[GIVEN INFORMATION]
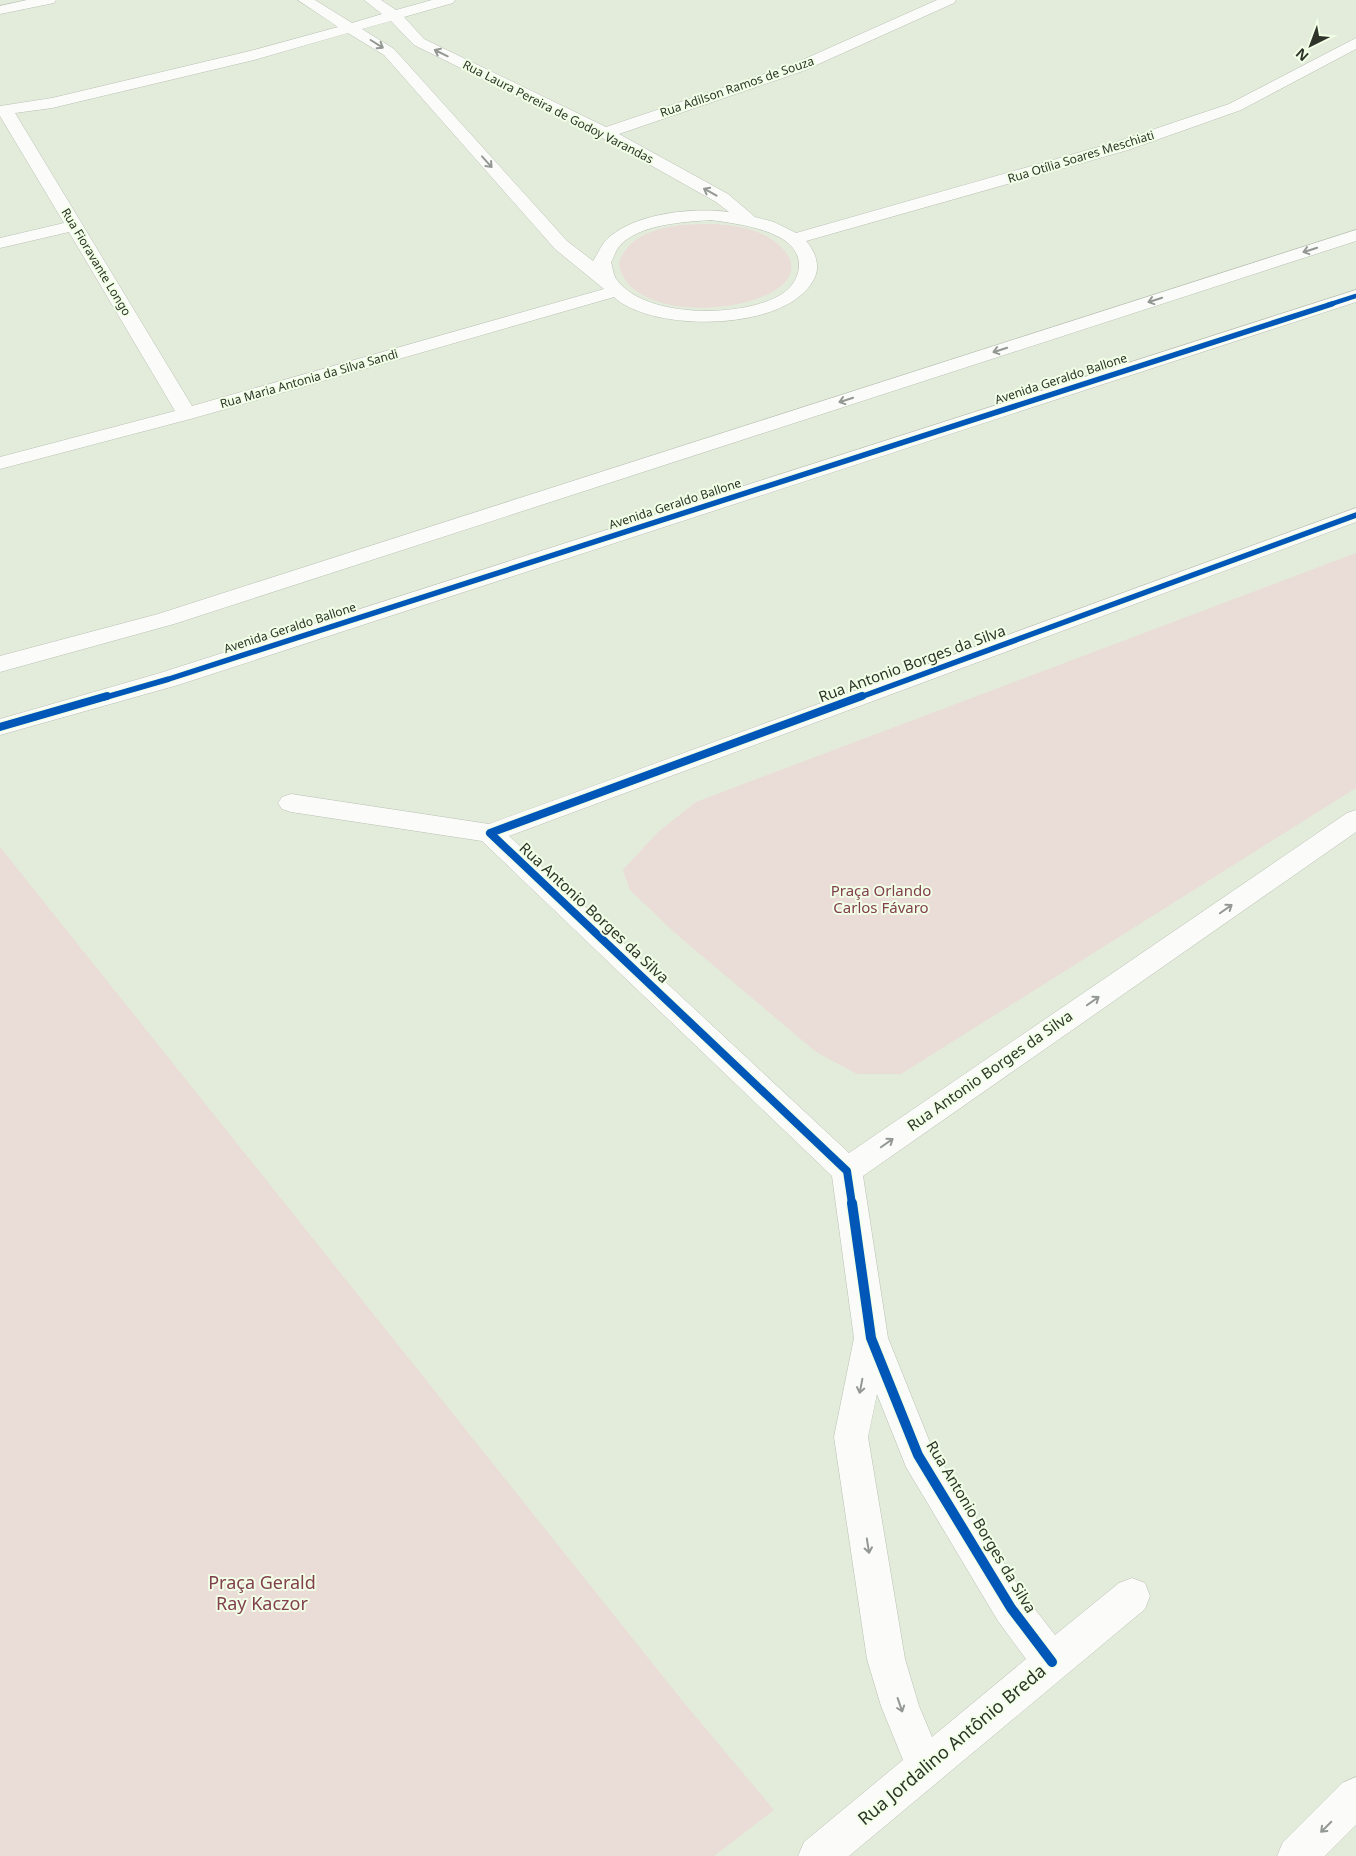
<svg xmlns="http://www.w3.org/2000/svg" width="1356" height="1856" font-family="'Noto Sans',sans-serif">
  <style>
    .green { fill: #eadcd7 }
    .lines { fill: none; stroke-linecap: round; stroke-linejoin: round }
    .minor-casing { stroke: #b9c0b3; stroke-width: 1 }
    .tertiary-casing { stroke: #b9c0b3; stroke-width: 1 }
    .primary-casing { stroke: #b9c0b3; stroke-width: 1 }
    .minor { fill: #fbfcfa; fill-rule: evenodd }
    .tertiary { fill: #fbfcfa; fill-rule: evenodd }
    .primary { fill: #fbfcfa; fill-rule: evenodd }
    .cycleway-far3-casing { stroke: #f2ffe7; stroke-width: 6 }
    .cycleway-far2-casing { stroke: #f2ffe7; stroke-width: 8 }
    .cycleway-far1-casing { stroke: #f2ffe7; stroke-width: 11 }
    .cycleway-casing { stroke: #f2ffe7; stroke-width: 13 }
    .cycleway-far3 { stroke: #0057b8; stroke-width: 4.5 }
    .cycleway-far2 { stroke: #0057b8; stroke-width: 5.5 }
    .cycleway-far1 { stroke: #0057b8; stroke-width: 8 }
    .cycleway { stroke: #0057b8; stroke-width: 10 }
    .oneway { stroke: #949892 }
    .labels { text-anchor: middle; stroke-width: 4; stroke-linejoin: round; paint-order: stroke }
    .far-street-label { font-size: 12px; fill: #2e3429; stroke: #f2ffe7 }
    .street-label { font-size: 15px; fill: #2e3429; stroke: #f2ffe7 }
    .park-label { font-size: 15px; fill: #82404e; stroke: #f2ffe7 }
    .near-park-label { font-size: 18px; fill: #82404e; stroke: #f2ffe7 }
    .near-street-label { font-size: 18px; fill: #2e3429; stroke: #f2ffe7 }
  </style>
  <rect width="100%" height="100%" fill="#e3ecdb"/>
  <g class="green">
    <path d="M706 224C731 224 762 228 781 247 840 306 629 340 619 263 629 229 675 224 706 224Z"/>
    <polygon points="1356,553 1356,788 901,1074 857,1074 816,1052 675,933 630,890 623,870 658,832 696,802"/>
    <polygon points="0,847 685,1704 774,1810 714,1856 0,1856"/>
  </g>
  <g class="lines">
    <defs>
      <g id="minor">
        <polygon points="27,0 56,0 54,3 0,14 0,6"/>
        <path d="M298 0H315L352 23 382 14 364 0H381L396 10 432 0H455L453 3 404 17 424 39 606 127 791 65 937 0H956L954 3 803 71 619 134 728 194 755 217 774 222 796 233 1116 142 1229 104 1356 38V49L1241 110 1128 150 806 241C815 251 821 266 814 279 788 332 652 333 614 297L194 418 0 469V457L175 411 69 232 0 248V238L64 223 0 116V106L52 98 250 51 338 27ZM391 21 414 45 599 136 716 202 729 212C693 207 635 213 607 239 601 245 598 254 593 261L567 241 394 49 362 29ZM348 33 384 55 555 249 604 289 192 406 15 113 52 108 254 60ZM711 220C737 224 799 230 799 265 799 277 792 287 782 294 744 318 646 319 617 280 613 275 613 268 611 262 614 258 615 252 618 248 636 224 684 222 711 220Z"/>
        <path d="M1356 508V522L509 836 849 1153 1347 813 1356 810V832L863 1176 888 1338 931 1445 1024 1595 1055 1635 1119 1583 1132 1578 1145 1583 1150 1596 1145 1609 849 1856H798L804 1842 903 1760 881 1706 867 1659 834 1437 854 1338 832 1176 482 841 291 812 282 809 278 803 282 797 291 794 489 824ZM877 1394 906 1467 998 1621 1026 1659 932 1737 919 1706 905 1659 868 1437Z"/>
      </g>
      <g id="tertiary">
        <polygon points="1356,230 1356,241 174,624 0,672 0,656 158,614"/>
        <polygon points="1356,290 1356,302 178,685 0,735 0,719 160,673"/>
      </g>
      <polygon id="primary" points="1356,1777 1356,1825 1325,1856 1277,1856 1283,1842 1342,1783"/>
    </defs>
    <use href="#minor" class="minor-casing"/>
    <use href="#tertiary" class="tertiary-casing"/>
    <use href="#primary" class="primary-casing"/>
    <use href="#minor" class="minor"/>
    <use href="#tertiary" class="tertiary"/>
    <use href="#primary" class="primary"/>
    <defs>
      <polyline id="cycleway-far3" points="1328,305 1356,296"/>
      <g id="cycleway-far2">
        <polyline points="103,698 169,679 1332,304"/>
        <polyline points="858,698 1356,515"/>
      </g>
      <g id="cycleway-far1">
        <polyline points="0,727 107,696"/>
        <polyline points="852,1204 847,1171 490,833 862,696"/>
      </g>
      <polyline id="cycleway" points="852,1203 871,1338 918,1455 1011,1608 1052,1662"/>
    </defs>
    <use href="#cycleway-far3" class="cycleway-far3-casing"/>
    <use href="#cycleway-far2" class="cycleway-far2-casing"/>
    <use href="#cycleway-far1" class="cycleway-far1-casing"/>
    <use href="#cycleway" class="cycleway-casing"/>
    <use href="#cycleway-far3" class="cycleway-far3"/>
    <use href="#cycleway-far2" class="cycleway-far2"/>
    <use href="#cycleway-far1" class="cycleway-far1"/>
    <use href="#cycleway" class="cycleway"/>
  </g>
  <defs><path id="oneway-shaft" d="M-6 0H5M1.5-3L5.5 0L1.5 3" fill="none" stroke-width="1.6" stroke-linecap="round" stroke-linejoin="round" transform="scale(1.25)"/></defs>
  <g class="oneway">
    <use href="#oneway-shaft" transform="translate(377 44) rotate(32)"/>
    <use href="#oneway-shaft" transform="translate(441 53) rotate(-154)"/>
    <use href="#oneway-shaft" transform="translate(487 162) rotate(48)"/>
    <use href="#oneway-shaft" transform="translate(710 192) rotate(-151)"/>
    <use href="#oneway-shaft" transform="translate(1310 250) rotate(162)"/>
    <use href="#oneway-shaft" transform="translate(1155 300) rotate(162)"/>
    <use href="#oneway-shaft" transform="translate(1000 350) rotate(162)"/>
    <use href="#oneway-shaft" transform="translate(846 400) rotate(162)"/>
    <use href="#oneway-shaft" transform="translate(1226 909) rotate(-35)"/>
    <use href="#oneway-shaft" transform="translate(1093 1001) rotate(-35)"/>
    <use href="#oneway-shaft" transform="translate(887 1143) rotate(-35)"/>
    <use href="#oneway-shaft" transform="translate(861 1386) rotate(101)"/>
    <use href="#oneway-shaft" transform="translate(868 1546) rotate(81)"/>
    <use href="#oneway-shaft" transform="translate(900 1705) rotate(71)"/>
    <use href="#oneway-shaft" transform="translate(1326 1827) rotate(135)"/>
  </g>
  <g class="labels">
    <g class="far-street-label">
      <text transform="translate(737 87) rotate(-19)" y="4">Rua Adilson Ramos de Souza</text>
      <text transform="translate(558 112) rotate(27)" y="4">Rua Laura Pereira de Godoy Varandas</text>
      <text transform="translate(1081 157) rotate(-17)" y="4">Rua Otília Soares Meschiati</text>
      <text transform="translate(96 262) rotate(59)" y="4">Rua Fioravante Longo</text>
      <text transform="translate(309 379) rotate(-16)" y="4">Rua Maria Antonia da Silva Sandi</text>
      <text transform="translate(1061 379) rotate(-18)" y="4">Avenida Geraldo Ballone</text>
      <text transform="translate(675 504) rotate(-18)" y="4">Avenida Geraldo Ballone</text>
      <text transform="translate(290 628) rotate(-18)" y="4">Avenida Geraldo Ballone</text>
    </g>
    <g class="street-label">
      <text transform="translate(912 664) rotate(-20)" y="5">Rua Antonio Borges da Silva</text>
      <text transform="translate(594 913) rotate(43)" y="5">Rua Antonio Borges da Silva</text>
      <text transform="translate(990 1071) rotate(-35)" y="5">Rua Antonio Borges da Silva</text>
      <text transform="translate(981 1527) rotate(59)" y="5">Rua Antonio Borges da Silva</text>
    </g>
    <g class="park-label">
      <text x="881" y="896">Praça Orlando<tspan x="881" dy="17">Carlos Fávaro</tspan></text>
    </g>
    <g class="near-park-label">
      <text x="262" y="1589">Praça Gerald<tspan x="262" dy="21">Ray Kaczor</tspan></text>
    </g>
    <g class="near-street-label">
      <text transform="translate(952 1745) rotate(-40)" y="6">Rua Jordalino Antônio Breda</text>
    </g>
  </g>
  <g transform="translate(1311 45) rotate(222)" stroke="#f2ffe7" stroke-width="4" paint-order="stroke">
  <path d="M0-4L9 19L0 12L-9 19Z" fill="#2e3429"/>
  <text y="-8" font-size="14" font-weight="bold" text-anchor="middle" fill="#2e3429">N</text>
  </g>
</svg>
[/GIVEN INFORMATION]
§ **EXERCISE OBJECTIVE**:
Using the material above, state how many lines carry the word "middle", giving the number alone.

§ **SOLUTION TO THIS PROBLEM**:
2